Data pulled from a collection:
——————————
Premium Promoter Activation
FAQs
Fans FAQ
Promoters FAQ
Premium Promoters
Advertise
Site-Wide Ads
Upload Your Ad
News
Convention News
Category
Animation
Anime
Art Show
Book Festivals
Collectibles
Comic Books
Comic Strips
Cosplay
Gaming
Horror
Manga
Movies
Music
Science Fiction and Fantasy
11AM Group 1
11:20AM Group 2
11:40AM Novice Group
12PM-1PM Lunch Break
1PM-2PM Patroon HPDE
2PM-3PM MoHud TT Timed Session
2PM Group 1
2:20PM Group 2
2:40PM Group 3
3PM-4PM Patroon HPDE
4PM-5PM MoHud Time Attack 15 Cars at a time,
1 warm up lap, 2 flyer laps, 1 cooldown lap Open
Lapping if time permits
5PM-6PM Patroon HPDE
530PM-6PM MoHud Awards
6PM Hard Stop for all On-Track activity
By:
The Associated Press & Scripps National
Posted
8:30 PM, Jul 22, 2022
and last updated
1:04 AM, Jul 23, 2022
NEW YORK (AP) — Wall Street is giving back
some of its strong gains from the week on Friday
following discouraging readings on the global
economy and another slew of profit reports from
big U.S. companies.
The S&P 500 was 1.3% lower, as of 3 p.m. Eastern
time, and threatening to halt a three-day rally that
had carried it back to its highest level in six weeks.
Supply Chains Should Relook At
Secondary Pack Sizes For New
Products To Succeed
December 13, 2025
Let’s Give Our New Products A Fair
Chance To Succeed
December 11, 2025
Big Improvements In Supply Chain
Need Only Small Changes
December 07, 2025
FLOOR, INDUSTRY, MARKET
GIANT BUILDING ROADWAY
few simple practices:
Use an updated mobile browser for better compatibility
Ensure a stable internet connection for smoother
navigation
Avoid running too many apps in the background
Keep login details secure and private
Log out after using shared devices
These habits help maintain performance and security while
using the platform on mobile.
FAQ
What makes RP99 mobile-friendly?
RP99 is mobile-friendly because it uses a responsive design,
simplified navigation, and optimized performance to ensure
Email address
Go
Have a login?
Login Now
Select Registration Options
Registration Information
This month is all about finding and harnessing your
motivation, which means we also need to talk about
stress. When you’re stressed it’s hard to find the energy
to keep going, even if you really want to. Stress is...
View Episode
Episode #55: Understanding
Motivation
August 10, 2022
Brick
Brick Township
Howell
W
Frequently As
——————————
> [What the task requires]: Can you extract every one of the lines above and reproduce them word for word, in the same order?

> [Final answer]:
Premium Promoter Activation
FAQs
Fans FAQ
Promoters FAQ
Premium Promoters
Advertise
Site-Wide Ads
Upload Your Ad
News
Convention News
Category
Animation
Anime
Art Show
Book Festivals
Collectibles
Comic Books
Comic Strips
Cosplay
Gaming
Horror
Manga
Movies
Music
Science Fiction and Fantasy
11AM Group 1
11:20AM Group 2
11:40AM Novice Group
12PM-1PM Lunch Break
1PM-2PM Patroon HPDE
2PM-3PM MoHud TT Timed Session
2PM Group 1
2:20PM Group 2
2:40PM Group 3
3PM-4PM Patroon HPDE
4PM-5PM MoHud Time Attack 15 Cars at a time,
1 warm up lap, 2 flyer laps, 1 cooldown lap Open
Lapping if time permits
5PM-6PM Patroon HPDE
530PM-6PM MoHud Awards
6PM Hard Stop for all On-Track activity
By:
The Associated Press & Scripps National
Posted
8:30 PM, Jul 22, 2022
and last updated
1:04 AM, Jul 23, 2022
NEW YORK (AP) — Wall Street is giving back
some of its strong gains from the week on Friday
following discouraging readings on the global
economy and another slew of profit reports from
big U.S. companies.
The S&P 500 was 1.3% lower, as of 3 p.m. Eastern
time, and threatening to halt a three-day rally that
had carried it back to its highest level in six weeks.
Supply Chains Should Relook At
Secondary Pack Sizes For New
Products To Succeed
December 13, 2025
Let’s Give Our New Products A Fair
Chance To Succeed
December 11, 2025
Big Improvements In Supply Chain
Need Only Small Changes
December 07, 2025
FLOOR, INDUSTRY, MARKET
GIANT BUILDING ROADWAY
few simple practices:
Use an updated mobile browser for better compatibility
Ensure a stable internet connection for smoother
navigation
Avoid running too many apps in the background
Keep login details secure and private
Log out after using shared devices
These habits help maintain performance and security while
using the platform on mobile.
FAQ
What makes RP99 mobile-friendly?
RP99 is mobile-friendly because it uses a responsive design,
simplified navigation, and optimized performance to ensure
Email address
Go
Have a login?
Login Now
Select Registration Options
Registration Information
This month is all about finding and harnessing your
motivation, which means we also need to talk about
stress. When you’re stressed it’s hard to find the energy
to keep going, even if you really want to. Stress is...
View Episode
Episode #55: Understanding
Motivation
August 10, 2022
Brick
Brick Township
Howell
W
Frequently As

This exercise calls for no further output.